Mons. Daniel Francisco Blanco Méndez, obispo auxiliar de la Arquidiócesis de San José
El evangelio de San Marcos que ha
acompañado nuestras celebraciones dominicales en este año litúrgico nos presentó a Jesús, al iniciar su vida pública, llamando a 12
apóstoles, para que estuvieran con él y para enviarlos a predicar.
Pero antes de ese envío a la
misión, los discípulos han estado con Jesús, han escuchado su predicación, lo
han visto acercarse al que sufre apartando de ellos el mal, sea este mal una
enfermedad, un espíritu inmundo o la misma muerte.
El domingo anterior, el evangelio
nos narraba como Jesús también les permitió ver la incredulidad de sus
conciudadanos y les advirtió que «nadie
es profeta en su propia tierra».
Luego de este tiempo de estar con
Jesús y de hacer la experiencia de observar y aprender el modo en que Él actúa,
los apóstoles son enviados a la misión.
Cristo les da la potestad de actuar con sus mismas prerrogativas, es
decir predicar la conversión, expulsar demonios y sanar a los enfermos.
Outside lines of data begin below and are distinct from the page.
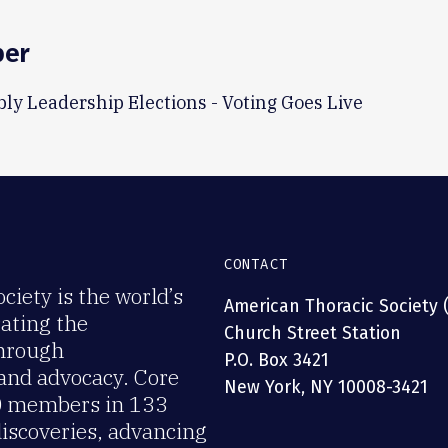
ber
ly Leadership Elections - Voting Goes Live
CONTACT
iety is the world’s
American Thoracic Society 
rating the
Church Street Station
through
P.O. Box 3421
 and advocacy. Core
New York, NY 10008-3421
00 members in 133
discoveries, advancing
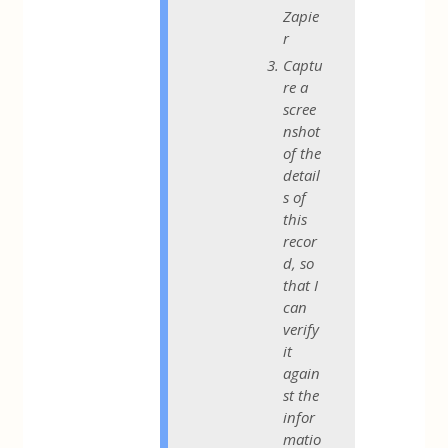
Zapie
r
Captu
re a
scree
nshot
of the
detail
s of
this
recor
d, so
that I
can
verify
it
again
st the
infor
matio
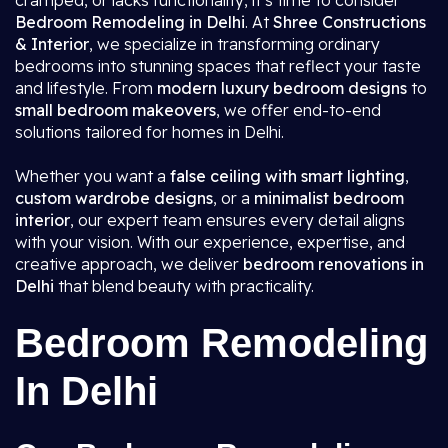
cramped, or lacks functionality, it’s time to consider
Bedroom Remodeling in Delhi
. At
Shree Constructions
& Interior
, we specialize in transforming ordinary
bedrooms into stunning spaces that reflect your taste
and lifestyle. From
modern luxury bedroom designs
to
small bedroom makeovers
, we offer end-to-end
solutions tailored for homes in Delhi.
Whether you want a
false ceiling with smart lighting
,
custom wardrobe designs
, or a
minimalist bedroom
interior
, our expert team ensures every detail aligns
with your vision. With our experience, expertise, and
creative approach, we deliver
bedroom renovations in
Delhi
that blend beauty with practicality.
Bedroom Remodeling
In Delhi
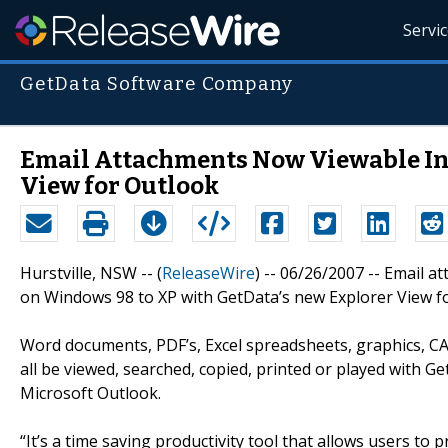
Servi
GetData Software Company
Email Attachments Now Viewable Ins
View for Outlook
Hurstville, NSW -- (
ReleaseWire
) -- 06/26/2007 -- Email 
on Windows 98 to XP with GetData’s new Explorer View f
Word documents, PDF’s, Excel spreadsheets, graphics, CAD
all be viewed, searched, copied, printed or played with G
Microsoft Outlook.
“It’s a time saving productivity tool that allows users to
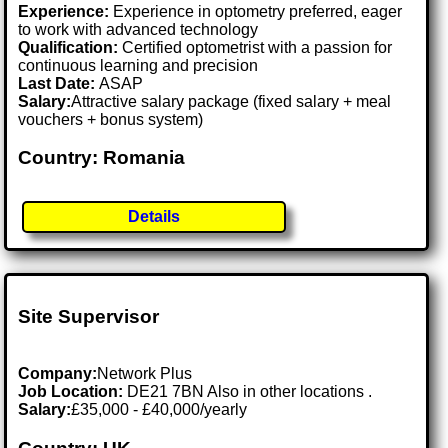
Experience:
Experience in optometry preferred, eager
to work with advanced technology
Qualification:
Certified optometrist with a passion for
continuous learning and precision
Last Date:
ASAP
Salary:
Attractive salary package (fixed salary + meal
vouchers + bonus system)
Country: Romania
Details
Site Supervisor
Company:
Network Plus
Job Location:
DE21 7BN Also in other locations .
Salary:
£35,000 - £40,000/yearly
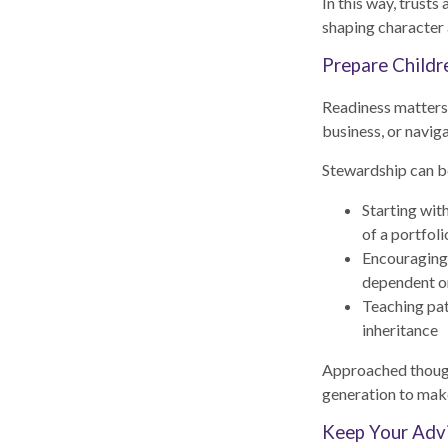
In this way, trusts
shaping character 
Prepare Childr
Readiness matters j
business, or navi
Stewardship can b
Starting wit
of a portfoli
Encouraging g
dependent o
Teaching pat
inheritance
Approached though
generation to make
Keep Your Advi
Precisamente las tres acciones que San Marcos
nos ha presentado como los gestos con los cuales Jesús ha anunciado la cercanía
del Reino.
El apóstol, por tanto, tiene la
misión de ser presencia de Cristo ante aquellos a quienes es enviado, predicar
la misma palabra de Jesús y hacer las mismas acciones de Jesús.
Una misión compleja que implica
tener la humildad de la renuncia a sí mismo, a sus propias ideas, para hacer
aquello que ha pedido quien ha llamado, ha capacitado y ha enviado.
La solicitud que Cristo hace de
no llevar nada para el camino «ni pan, ni
mochila, ni dinero en el cinto», pretende que el apóstol no lleve nada que
le permita confiar en su capacidad, su fuerza o sus bienes y tenga que
experimentarse pequeño y necesitado de Dios.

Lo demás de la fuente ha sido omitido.